From ramshackle ruins to this

From ramshackle ruins to this
Rhonda Dredge

Behind the factory walls on Abbotsford St is a gallery that has gone quietly about its art business for 15 years.

Marita Smith is the director of GallerySmith and she spoke to North West City News about her approach to business.

“If I knew then what I know now I might have made a different decision,” she said.

“You start your business as an idealist and over the years become a realist. A business doesn’t operate on air and ideas.”

Marita started out with 10 years’ experience in curating but just when she decided on a building for the gallery the global financial crisis struck.

“Within months the stock market crashed, people stopped spending, new businesses were failing at an alarming rate, and other galleries in Melbourne began closing left, right and centre,” she said.

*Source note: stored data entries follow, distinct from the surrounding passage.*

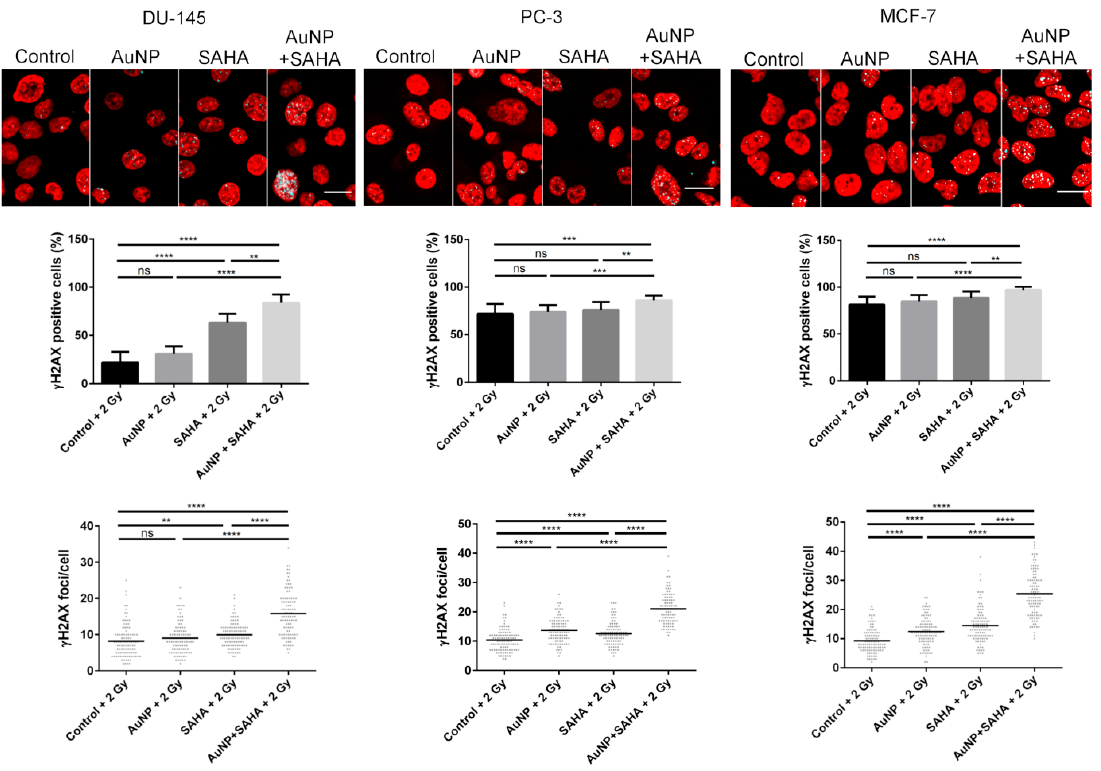
Figure 7. AuNP and SAHA combination induces significant DNA damage after 2 Gy irradiation. Significantly more γ H2AX-positive cells were counted in the AuNP + SAHA-treated samples compared to the control and to the individual treatments after 2 Gy irradiation in all the tested cell lines. (** p value < 0.005 *** p value < 0.001; **** p value < 0.0001; Unpaired t-test) . The number of γ H2AX foci was significantly increased after AuNP + SAHA treatments than in the untreated and in AuNP- or SAHA-treated γ H2AX-positive cells. Scale bar represents 20 µ m. (** p value = 0.0019; ****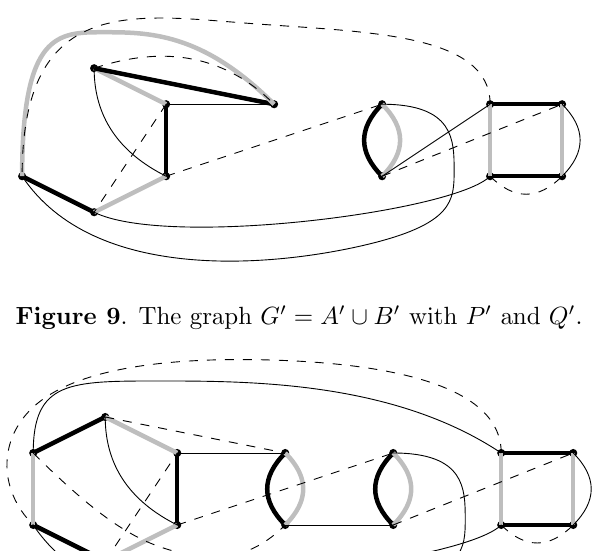
Figure 8 . The graph G 00 = A 00 [ B 00 with P 00 and Q 00 .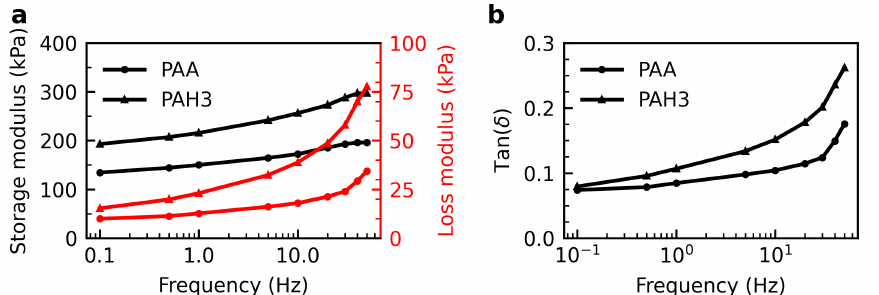
Figure 5. Dynamic mechanical analysis of the PAA and hybird (PAH3, 14 wt%) hydrogels under frequency sweep: ( a ) storage and loss moduli, and ( b ) loss factor tan( δ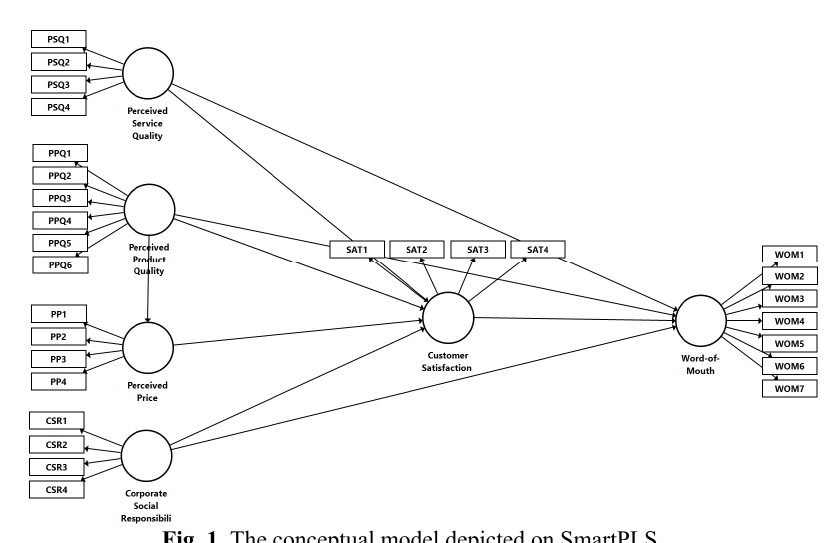
Fig. 1. The conceptual model depicted on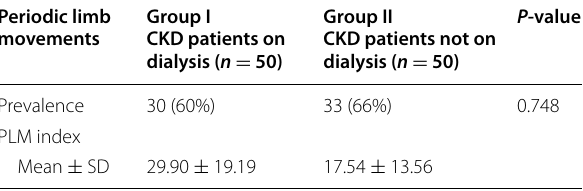
Table 5 Correlation of PLMs with renal function tests and HGB level among both groups of CKD patients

She went ahead anyway, despite seeing the carnage both outside and inside the building.

“In 2007, I walked into this building, and it was a ramshackle dump,” she told those attending the opening of an exhibition to celebrate her 15 years.

“I had three kids under five. But amid that most difficult time, I found myself parked out the front, staring up at a real estate sign and dialling the number on the bottom.”

“Shortly after, I walked into this place. It was dark and had an inch of dust on the floor and the ceilings were black. The roof leaked. Actually, that hasn’t changed. There were no lights and no lightness.”


But I saw something that day. By that stage of my life, I’d worked in the public sector of the visual arts as a curator for 10 years and when I walked in here, I saw possibility. I saw hope. And I saw my future.


Now the gallery is celebrating, after closing for 250 days during the lockdown, with an exhibition that includes 50 artists from their stable, including five Marita first signed up in 2008.

She now has 20 artists in her stable and is careful about selecting new people. Three were signed up this year.

“Being an artist, by nature, is being an activist or being a storyteller,” Marita said. “Some do it quietly, others shout: about environment, humanity, love, fear, politics, destruction, inhumanity, history and life.”

While slowly getting the business side under control, with extensive online marketing, she said that handling the artists could be demanding.

“I think the delivery of the relationship between artist and gallery is something I’ve had to hone my skills in.”

She refused to be drawn on any further details but supports the gallery system in which artists pay nothing up front and the gallery arranges exhibitions, promotion, catalogues and financial advice and takes a percentage from sales as a fee for service.

The exhibition, PAST PRESENT FUTURE chronicles the time between the global financial crisis to the corona virus pandemic.  Some of the works we’ve drawn from the archives. Some have been “stolen” from studios, artists’ parents’ houses or borrowed from private collectors.

Some works here were made more than a decade ago, some especially for this show. Some are by young artists. The oldest artist is aged 84.

“They play the narrative of GallerySmith, from ramshackle ruins to this,” Marita said.